For the three days following her near-suicide, she was more depressed than she had ever been in her life. She spent those days curled on her couch. She tried to read but couldn’t focus. She tried motivating herself to go for a run but felt too tired. She kept looking to Howard’s letter, handling it so much that the paper was starting to wrinkle.
She stopped her heavy drinking after receiving the letter from Howard. Slowly, like a caterpillar, she started to break out of her cocoon of self-pity. She slowly started to exercise. She also did crossword puzzles and Sudoku just to keep her mind sharp. Without work, and knowing she had enough money to last her a year without having to worry about anything, it was very easy to fall into a mindset of laziness.
But Howard’s package had erased that lethargy from her. She now had a mystery to solve which set her to a task. And when Avery Black was set to a task, there was no end until it was resolved.
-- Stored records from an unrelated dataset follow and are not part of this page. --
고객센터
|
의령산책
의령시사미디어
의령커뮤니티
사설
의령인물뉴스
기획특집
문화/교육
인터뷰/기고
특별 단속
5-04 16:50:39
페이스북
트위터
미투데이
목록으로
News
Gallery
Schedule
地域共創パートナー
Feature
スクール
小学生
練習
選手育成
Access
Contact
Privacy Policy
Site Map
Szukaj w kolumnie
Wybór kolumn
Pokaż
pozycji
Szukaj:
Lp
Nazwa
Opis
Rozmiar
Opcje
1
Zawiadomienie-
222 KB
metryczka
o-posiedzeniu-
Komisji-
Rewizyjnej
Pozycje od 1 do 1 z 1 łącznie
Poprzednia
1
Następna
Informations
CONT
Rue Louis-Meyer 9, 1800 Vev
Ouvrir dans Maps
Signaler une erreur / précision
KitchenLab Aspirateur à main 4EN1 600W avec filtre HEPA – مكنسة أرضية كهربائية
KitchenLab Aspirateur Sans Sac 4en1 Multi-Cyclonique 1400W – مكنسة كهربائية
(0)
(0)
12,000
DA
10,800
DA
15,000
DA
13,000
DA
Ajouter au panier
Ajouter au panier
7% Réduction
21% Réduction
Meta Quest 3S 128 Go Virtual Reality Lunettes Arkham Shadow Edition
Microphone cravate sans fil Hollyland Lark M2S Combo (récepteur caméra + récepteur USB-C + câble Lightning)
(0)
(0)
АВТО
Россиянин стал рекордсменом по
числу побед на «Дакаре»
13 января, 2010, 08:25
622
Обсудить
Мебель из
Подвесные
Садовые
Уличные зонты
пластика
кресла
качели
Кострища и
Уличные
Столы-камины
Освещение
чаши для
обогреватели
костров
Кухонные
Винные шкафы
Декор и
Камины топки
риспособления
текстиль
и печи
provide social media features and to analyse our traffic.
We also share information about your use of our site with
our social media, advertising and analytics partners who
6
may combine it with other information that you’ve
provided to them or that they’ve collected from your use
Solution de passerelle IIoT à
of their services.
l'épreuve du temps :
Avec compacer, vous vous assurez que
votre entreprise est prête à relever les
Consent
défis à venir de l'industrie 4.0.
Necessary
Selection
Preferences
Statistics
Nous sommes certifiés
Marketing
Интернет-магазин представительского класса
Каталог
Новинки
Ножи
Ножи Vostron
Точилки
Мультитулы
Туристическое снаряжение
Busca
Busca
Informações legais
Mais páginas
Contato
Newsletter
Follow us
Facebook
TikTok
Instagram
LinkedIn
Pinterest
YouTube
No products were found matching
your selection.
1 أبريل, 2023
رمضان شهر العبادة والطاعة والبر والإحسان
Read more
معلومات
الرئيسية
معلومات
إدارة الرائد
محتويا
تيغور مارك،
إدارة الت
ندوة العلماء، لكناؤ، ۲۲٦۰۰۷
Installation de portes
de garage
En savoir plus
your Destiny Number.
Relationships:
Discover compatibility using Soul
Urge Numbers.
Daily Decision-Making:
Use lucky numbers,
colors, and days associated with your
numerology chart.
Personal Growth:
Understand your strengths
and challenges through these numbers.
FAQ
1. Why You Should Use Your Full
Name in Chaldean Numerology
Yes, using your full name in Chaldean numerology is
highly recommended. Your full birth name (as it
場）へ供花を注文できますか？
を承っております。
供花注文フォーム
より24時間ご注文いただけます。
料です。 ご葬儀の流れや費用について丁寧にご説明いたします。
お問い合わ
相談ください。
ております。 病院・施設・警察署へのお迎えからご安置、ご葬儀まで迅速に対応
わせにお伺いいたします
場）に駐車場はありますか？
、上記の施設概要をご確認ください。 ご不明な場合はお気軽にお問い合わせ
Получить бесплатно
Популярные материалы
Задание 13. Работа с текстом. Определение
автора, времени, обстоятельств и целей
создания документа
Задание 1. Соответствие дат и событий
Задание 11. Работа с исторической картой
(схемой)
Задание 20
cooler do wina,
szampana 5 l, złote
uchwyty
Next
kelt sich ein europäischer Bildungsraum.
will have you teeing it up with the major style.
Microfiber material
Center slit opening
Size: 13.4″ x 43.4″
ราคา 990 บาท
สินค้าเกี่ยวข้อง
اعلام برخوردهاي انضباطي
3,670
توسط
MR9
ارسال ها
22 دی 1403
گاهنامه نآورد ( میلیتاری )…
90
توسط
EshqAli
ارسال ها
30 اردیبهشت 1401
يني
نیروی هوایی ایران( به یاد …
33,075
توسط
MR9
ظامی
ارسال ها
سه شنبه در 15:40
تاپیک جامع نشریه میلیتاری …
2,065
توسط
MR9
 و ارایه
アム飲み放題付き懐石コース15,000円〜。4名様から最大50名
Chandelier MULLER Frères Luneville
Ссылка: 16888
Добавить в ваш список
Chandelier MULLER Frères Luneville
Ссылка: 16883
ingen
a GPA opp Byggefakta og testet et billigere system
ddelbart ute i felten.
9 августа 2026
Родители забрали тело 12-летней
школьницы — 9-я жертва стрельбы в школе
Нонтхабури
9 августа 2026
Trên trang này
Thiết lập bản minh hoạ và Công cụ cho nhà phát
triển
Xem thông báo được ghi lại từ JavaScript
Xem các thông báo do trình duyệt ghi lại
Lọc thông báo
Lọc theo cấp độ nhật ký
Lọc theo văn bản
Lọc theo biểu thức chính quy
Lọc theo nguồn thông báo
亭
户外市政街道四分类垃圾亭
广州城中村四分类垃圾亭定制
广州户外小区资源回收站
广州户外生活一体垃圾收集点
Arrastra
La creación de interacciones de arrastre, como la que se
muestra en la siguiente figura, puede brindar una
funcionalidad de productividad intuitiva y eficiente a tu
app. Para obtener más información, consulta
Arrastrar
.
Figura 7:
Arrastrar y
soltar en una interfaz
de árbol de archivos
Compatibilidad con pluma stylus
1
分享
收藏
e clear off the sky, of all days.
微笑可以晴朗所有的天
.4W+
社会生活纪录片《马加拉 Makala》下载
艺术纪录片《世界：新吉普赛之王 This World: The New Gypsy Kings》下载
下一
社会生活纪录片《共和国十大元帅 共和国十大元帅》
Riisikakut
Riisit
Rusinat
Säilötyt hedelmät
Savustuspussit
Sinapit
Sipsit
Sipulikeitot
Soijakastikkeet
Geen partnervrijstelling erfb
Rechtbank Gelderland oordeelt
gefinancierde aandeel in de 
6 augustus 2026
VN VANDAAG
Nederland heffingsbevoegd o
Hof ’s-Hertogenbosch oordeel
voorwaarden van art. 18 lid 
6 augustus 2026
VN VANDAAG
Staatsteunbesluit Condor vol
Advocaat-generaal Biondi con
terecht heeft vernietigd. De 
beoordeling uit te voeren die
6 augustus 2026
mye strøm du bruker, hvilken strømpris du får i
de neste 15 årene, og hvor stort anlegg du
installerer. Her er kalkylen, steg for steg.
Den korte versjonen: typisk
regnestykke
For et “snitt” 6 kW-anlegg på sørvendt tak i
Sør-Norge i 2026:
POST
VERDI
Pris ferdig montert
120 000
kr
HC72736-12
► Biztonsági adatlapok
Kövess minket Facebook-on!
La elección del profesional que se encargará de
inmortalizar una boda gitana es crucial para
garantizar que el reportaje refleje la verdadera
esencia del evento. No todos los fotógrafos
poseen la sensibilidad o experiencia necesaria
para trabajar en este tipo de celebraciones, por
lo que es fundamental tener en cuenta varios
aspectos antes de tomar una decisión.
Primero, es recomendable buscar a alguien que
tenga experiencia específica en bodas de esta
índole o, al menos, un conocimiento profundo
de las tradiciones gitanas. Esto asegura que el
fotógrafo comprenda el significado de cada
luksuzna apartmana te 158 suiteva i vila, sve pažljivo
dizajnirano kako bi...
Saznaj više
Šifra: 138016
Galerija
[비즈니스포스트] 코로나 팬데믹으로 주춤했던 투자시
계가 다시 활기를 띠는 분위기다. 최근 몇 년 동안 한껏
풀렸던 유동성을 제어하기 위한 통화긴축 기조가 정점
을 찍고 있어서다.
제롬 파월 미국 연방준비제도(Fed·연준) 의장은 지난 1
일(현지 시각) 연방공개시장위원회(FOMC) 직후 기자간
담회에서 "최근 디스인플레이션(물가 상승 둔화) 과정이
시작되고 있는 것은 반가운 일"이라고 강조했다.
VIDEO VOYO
Within a week after receiving the letter, her days slipped into something of a routine. It was still the routine of a hermit, but the routine of it alone made her feel normal. It made her feel like there might be something worth living for. Structure. Mental challenges. Those were the things that had always inspired her and they did that in those coming weeks.
Her mornings started at seven. She’d go out running right away, etching out a brisk two-mile run through the back roads around the cabin for that first week. She’d return home, eat breakfast, and go over old case files. She had more than one hundred in her own personal records, all of which had been solved. But she went over them just to keep herself busy and to remind herself that among the failures that had occurred there near the end, she’d also enjoyed more than a few successes.
She’d then spend an hour unpacking and organizing. She followed this with lunch and either a crossword or a puzzle of some kind. She then did a simple exercise circuit in the bedroom—just a quick session of crunches, sit-ups, planks, and other core exercises. She would then spend a bit of time looking at the files from her last case—the case that had ended up taking the lives of Jack and Ramirez. Some days she’d look at them for ten minutes, other days she’d stare at them for two hours.
What went wrong? What had she missed earlier on? Would she have survived the case had it not been for Howard Randall’s behind-the-scenes interference?